La carte des infections de Flashback indique que le troyen a avant tout contaminé des pays anglo-saxons, dont les Etats-Unis. D’après Ivan Sorokin de DrWeb, on trouverait même 274 machines infectées à Cupertino ! Les concepteurs de ce code, qui traîne depuis septembre 2011 et qui prenait à l’époque la forme d’un faux programme d’installation pour Flash, ont clairement visé le marché anglo-saxon. Désormais, Flashback-k profite d’une grave vulnérabilité de Java (CVE-2012-0507) connue depuis janvier 2012, mais qui n’avait jusqu’alors pas été corrigée par Apple.

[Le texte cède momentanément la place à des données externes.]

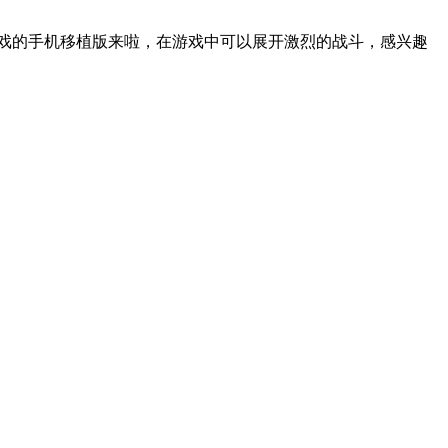
戏的手机移植版来啦，在游戏中可以展开激烈的战斗，感兴趣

Une visite d’un site infecté suffit à contaminer le Mac
La procédure d’infection est on ne peut plus simple. Si l’on surfe avec une machine non protégée, il suffit de se rendre sur une page Web contaminée. Plusieurs fichiers sont téléchargés automatiquement sur le Mac. Puis le « maliciel » lance une fenêtre exigeant votre mot de passe administrateur. Mais contrairement à la plupart des virus pour Mac, Flashback-k n’a pas forcément besoin de votre mot de passe. Cela lui simplifie juste la tâche : comme l’explique F-Secure dans sa description du cheval de Troie, il emploie simplement un moyen détourné pour pourrir la machine si on ne l’entre pas.
Il vient alors se loger dans Safari, entre en communication avec son centre de commande et de contrôle et est prêt à opérer. Sa mission principale ? Trafiquer certaines pages Web à l’insu de l’utilisateur, notamment pour récupérer ses requêtes sur les moteurs de recherche. L’un des experts qui a découvert le botnet dément cependant qu’il volerait des mots de passe, contrairement à ce que l’on peut lire ça et là sur le Web.